RECORDS TO USE
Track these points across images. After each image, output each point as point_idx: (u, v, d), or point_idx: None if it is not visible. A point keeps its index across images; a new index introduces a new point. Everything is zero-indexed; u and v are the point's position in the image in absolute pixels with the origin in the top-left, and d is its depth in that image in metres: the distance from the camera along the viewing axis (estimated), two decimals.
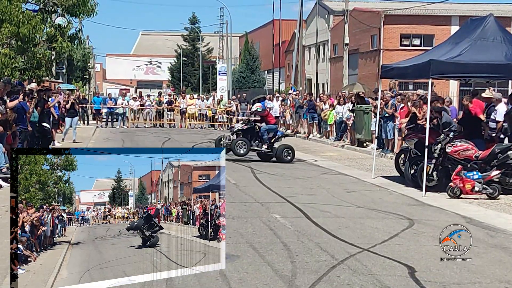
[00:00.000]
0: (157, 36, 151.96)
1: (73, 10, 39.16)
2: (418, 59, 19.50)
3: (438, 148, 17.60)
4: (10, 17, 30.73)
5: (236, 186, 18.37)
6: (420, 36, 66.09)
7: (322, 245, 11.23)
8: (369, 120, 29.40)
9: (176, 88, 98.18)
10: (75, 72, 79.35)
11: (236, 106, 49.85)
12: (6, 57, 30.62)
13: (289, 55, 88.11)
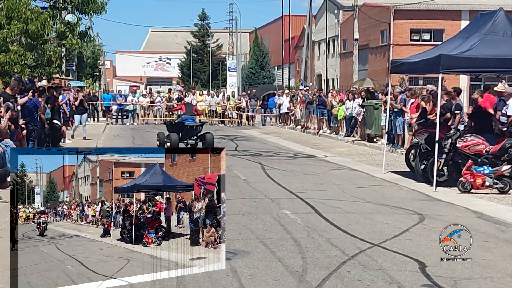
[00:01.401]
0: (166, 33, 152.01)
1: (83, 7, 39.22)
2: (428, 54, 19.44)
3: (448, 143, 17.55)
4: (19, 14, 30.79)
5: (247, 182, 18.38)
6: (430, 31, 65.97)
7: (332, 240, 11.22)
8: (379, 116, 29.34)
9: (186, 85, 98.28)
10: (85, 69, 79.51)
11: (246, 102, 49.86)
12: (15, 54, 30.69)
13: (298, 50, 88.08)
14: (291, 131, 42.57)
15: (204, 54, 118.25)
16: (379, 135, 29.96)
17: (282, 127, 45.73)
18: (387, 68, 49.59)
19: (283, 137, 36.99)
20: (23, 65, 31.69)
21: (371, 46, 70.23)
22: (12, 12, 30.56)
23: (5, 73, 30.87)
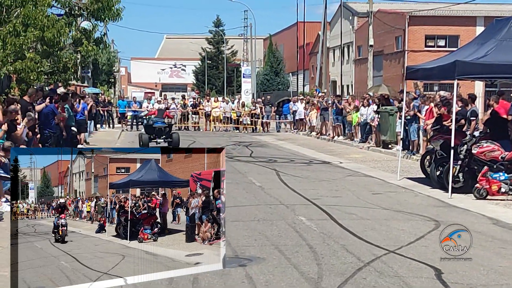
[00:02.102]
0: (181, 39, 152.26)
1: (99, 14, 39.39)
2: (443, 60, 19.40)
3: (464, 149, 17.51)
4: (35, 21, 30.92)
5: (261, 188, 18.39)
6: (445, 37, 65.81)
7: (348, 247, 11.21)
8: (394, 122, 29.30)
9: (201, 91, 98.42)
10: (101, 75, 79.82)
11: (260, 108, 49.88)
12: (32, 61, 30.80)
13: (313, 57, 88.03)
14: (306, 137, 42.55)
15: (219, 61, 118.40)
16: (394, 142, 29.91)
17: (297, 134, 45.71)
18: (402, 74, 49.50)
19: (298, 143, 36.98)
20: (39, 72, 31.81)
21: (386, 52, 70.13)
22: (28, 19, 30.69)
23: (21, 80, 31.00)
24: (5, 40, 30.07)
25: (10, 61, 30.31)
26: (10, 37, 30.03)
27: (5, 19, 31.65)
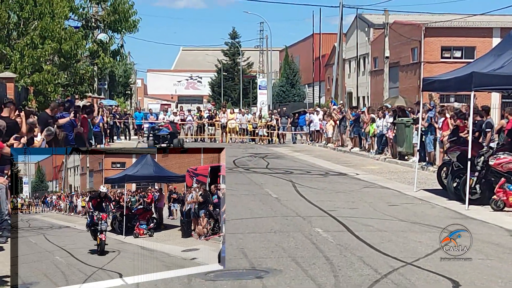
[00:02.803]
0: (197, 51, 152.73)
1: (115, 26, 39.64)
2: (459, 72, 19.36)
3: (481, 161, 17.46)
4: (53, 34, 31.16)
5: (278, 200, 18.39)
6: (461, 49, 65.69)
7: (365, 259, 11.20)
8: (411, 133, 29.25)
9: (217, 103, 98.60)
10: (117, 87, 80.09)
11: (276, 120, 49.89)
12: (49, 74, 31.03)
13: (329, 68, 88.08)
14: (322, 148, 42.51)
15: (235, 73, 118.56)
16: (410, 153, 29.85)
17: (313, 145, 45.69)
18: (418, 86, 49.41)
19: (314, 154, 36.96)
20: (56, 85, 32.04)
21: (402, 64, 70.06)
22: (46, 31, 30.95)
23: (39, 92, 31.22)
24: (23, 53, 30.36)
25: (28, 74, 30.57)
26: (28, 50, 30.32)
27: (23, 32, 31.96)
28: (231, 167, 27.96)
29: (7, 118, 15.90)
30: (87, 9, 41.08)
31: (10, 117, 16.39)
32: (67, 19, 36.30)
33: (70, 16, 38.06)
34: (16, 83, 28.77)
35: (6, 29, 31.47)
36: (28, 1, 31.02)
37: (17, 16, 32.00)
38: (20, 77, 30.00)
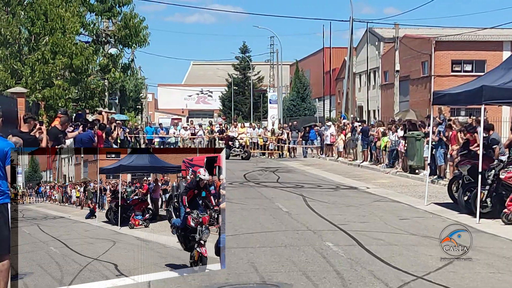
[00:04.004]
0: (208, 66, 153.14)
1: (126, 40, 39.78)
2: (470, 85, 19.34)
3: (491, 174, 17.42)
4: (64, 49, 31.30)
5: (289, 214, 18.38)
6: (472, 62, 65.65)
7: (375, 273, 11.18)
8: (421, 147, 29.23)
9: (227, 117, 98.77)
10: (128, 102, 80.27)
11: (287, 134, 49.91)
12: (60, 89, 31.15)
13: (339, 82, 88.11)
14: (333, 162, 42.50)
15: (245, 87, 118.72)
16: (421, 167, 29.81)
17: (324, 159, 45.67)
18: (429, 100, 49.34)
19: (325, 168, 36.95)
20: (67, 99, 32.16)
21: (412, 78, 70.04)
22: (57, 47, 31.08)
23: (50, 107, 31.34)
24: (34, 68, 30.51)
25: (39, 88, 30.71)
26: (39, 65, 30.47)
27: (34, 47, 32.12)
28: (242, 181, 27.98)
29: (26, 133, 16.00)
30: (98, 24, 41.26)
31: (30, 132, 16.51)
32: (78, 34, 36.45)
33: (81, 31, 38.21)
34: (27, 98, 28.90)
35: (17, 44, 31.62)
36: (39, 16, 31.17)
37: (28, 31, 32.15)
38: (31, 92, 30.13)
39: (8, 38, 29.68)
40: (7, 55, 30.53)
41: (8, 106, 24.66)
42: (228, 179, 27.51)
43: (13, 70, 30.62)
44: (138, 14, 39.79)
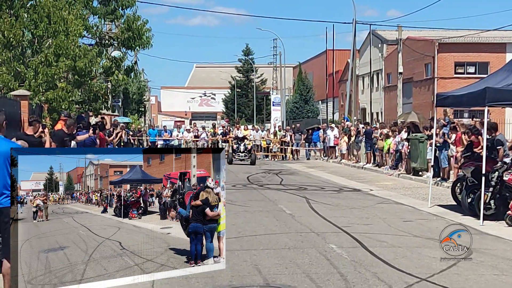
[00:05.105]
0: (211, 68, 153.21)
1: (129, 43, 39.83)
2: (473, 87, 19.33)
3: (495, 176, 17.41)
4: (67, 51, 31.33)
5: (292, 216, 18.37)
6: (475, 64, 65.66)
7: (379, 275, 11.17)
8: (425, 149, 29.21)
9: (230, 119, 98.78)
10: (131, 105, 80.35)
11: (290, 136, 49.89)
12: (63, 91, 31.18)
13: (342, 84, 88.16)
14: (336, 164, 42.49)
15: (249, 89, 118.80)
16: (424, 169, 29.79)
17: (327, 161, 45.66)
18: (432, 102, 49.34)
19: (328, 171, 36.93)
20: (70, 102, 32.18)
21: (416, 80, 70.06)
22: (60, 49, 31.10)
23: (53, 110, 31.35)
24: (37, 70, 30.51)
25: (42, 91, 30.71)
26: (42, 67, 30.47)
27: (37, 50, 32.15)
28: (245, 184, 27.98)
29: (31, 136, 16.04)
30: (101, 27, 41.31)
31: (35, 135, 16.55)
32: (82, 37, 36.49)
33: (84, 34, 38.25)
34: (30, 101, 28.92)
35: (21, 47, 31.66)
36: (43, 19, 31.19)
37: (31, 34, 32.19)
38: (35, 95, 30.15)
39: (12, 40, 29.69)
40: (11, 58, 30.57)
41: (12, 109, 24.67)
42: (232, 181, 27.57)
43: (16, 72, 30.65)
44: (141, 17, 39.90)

WHAT IS BEING ASKED
Everything in the entries above, apart from the images, should be printed exactly.

RESPONSE AREA
Track these points across images. After each image, output each point as point_idx: (u, v, d), or point_idx: None if it is not visible. A point keeps its index across images; a new index introduces a new point. Everything is zero-indexed; u and v are the point's position in the image in absolute pixels with the origin in the top-left, and d is its depth in that image in metres: the distance from the camera along the viewing axis (estimated), two decimals.
[00:00.000]
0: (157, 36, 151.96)
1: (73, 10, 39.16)
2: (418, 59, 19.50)
3: (438, 148, 17.60)
4: (10, 17, 30.73)
5: (236, 186, 18.37)
6: (420, 36, 66.09)
7: (322, 245, 11.23)
8: (369, 120, 29.40)
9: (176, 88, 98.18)
10: (75, 72, 79.35)
11: (236, 106, 49.85)
12: (6, 57, 30.62)
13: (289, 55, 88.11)
[00:01.401]
0: (166, 33, 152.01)
1: (83, 7, 39.22)
2: (428, 54, 19.44)
3: (448, 143, 17.55)
4: (19, 14, 30.79)
5: (247, 182, 18.38)
6: (430, 31, 65.97)
7: (332, 240, 11.22)
8: (379, 116, 29.34)
9: (186, 85, 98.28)
10: (85, 69, 79.51)
11: (246, 102, 49.86)
12: (15, 54, 30.69)
13: (298, 50, 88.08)
14: (291, 131, 42.57)
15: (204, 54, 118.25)
16: (379, 135, 29.96)
17: (282, 127, 45.73)
18: (387, 68, 49.59)
19: (283, 137, 36.99)
20: (23, 65, 31.69)
21: (371, 46, 70.23)
22: (12, 12, 30.56)
23: (5, 73, 30.87)
[00:02.102]
0: (181, 39, 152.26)
1: (99, 14, 39.39)
2: (443, 60, 19.40)
3: (464, 149, 17.51)
4: (35, 21, 30.92)
5: (261, 188, 18.39)
6: (445, 37, 65.81)
7: (348, 247, 11.21)
8: (394, 122, 29.30)
9: (201, 91, 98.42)
10: (101, 75, 79.82)
11: (260, 108, 49.88)
12: (32, 61, 30.80)
13: (313, 57, 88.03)
14: (306, 137, 42.55)
15: (219, 61, 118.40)
16: (394, 142, 29.91)
17: (297, 134, 45.71)
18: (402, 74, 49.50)
19: (298, 143, 36.98)
20: (39, 72, 31.81)
21: (386, 52, 70.13)
22: (28, 19, 30.69)
23: (21, 80, 31.00)
24: (5, 40, 30.07)
25: (10, 61, 30.31)
26: (10, 37, 30.03)
27: (5, 19, 31.65)
[00:02.803]
0: (197, 51, 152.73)
1: (115, 26, 39.64)
2: (459, 72, 19.36)
3: (481, 161, 17.46)
4: (53, 34, 31.16)
5: (278, 200, 18.39)
6: (461, 49, 65.69)
7: (365, 259, 11.20)
8: (411, 133, 29.25)
9: (217, 103, 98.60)
10: (117, 87, 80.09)
11: (276, 120, 49.89)
12: (49, 74, 31.03)
13: (329, 68, 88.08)
14: (322, 148, 42.51)
15: (235, 73, 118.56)
16: (410, 153, 29.85)
17: (313, 145, 45.69)
18: (418, 86, 49.41)
19: (314, 154, 36.96)
20: (56, 85, 32.04)
21: (402, 64, 70.06)
22: (46, 31, 30.95)
23: (39, 92, 31.22)
24: (23, 53, 30.36)
25: (28, 74, 30.57)
26: (28, 50, 30.32)
27: (23, 32, 31.96)
28: (231, 167, 27.96)
29: (7, 118, 15.90)
30: (87, 9, 41.08)
31: (10, 117, 16.39)
32: (67, 19, 36.30)
33: (70, 16, 38.06)
34: (16, 83, 28.77)
35: (6, 29, 31.47)
36: (28, 1, 31.02)
37: (17, 16, 32.00)
38: (20, 77, 30.00)
[00:04.004]
0: (208, 66, 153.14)
1: (126, 40, 39.78)
2: (470, 85, 19.34)
3: (491, 174, 17.42)
4: (64, 49, 31.30)
5: (289, 214, 18.38)
6: (472, 62, 65.65)
7: (375, 273, 11.18)
8: (421, 147, 29.23)
9: (227, 117, 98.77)
10: (128, 102, 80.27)
11: (287, 134, 49.91)
12: (60, 89, 31.15)
13: (339, 82, 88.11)
14: (333, 162, 42.50)
15: (245, 87, 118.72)
16: (421, 167, 29.81)
17: (324, 159, 45.67)
18: (429, 100, 49.34)
19: (325, 168, 36.95)
20: (67, 99, 32.16)
21: (412, 78, 70.04)
22: (57, 47, 31.08)
23: (50, 107, 31.34)
24: (34, 68, 30.51)
25: (39, 88, 30.71)
26: (39, 65, 30.47)
27: (34, 47, 32.12)
28: (242, 181, 27.98)
29: (26, 133, 16.00)
30: (98, 24, 41.26)
31: (30, 132, 16.51)
32: (78, 34, 36.45)
33: (81, 31, 38.21)
34: (27, 98, 28.90)
35: (17, 44, 31.62)
36: (39, 16, 31.17)
37: (28, 31, 32.15)
38: (31, 92, 30.13)
39: (8, 38, 29.68)
40: (7, 55, 30.53)
41: (8, 106, 24.66)
42: (228, 179, 27.51)
43: (13, 70, 30.62)
44: (138, 14, 39.79)
[00:05.105]
0: (211, 68, 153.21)
1: (129, 43, 39.83)
2: (473, 87, 19.33)
3: (495, 176, 17.41)
4: (67, 51, 31.33)
5: (292, 216, 18.37)
6: (475, 64, 65.66)
7: (379, 275, 11.17)
8: (425, 149, 29.21)
9: (230, 119, 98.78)
10: (131, 105, 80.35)
11: (290, 136, 49.89)
12: (63, 91, 31.18)
13: (342, 84, 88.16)
14: (336, 164, 42.49)
15: (249, 89, 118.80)
16: (424, 169, 29.79)
17: (327, 161, 45.66)
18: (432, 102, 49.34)
19: (328, 171, 36.93)
20: (70, 102, 32.18)
21: (416, 80, 70.06)
22: (60, 49, 31.10)
23: (53, 110, 31.35)
24: (37, 70, 30.51)
25: (42, 91, 30.71)
26: (42, 67, 30.47)
27: (37, 50, 32.15)
28: (245, 184, 27.98)
29: (31, 136, 16.04)
30: (101, 27, 41.31)
31: (35, 135, 16.55)
32: (82, 37, 36.49)
33: (84, 34, 38.25)
34: (30, 101, 28.92)
35: (21, 47, 31.66)
36: (43, 19, 31.19)
37: (31, 34, 32.19)
38: (35, 95, 30.15)
39: (12, 40, 29.69)
40: (11, 58, 30.57)
41: (12, 109, 24.67)
42: (232, 181, 27.57)
43: (16, 72, 30.65)
44: (141, 17, 39.90)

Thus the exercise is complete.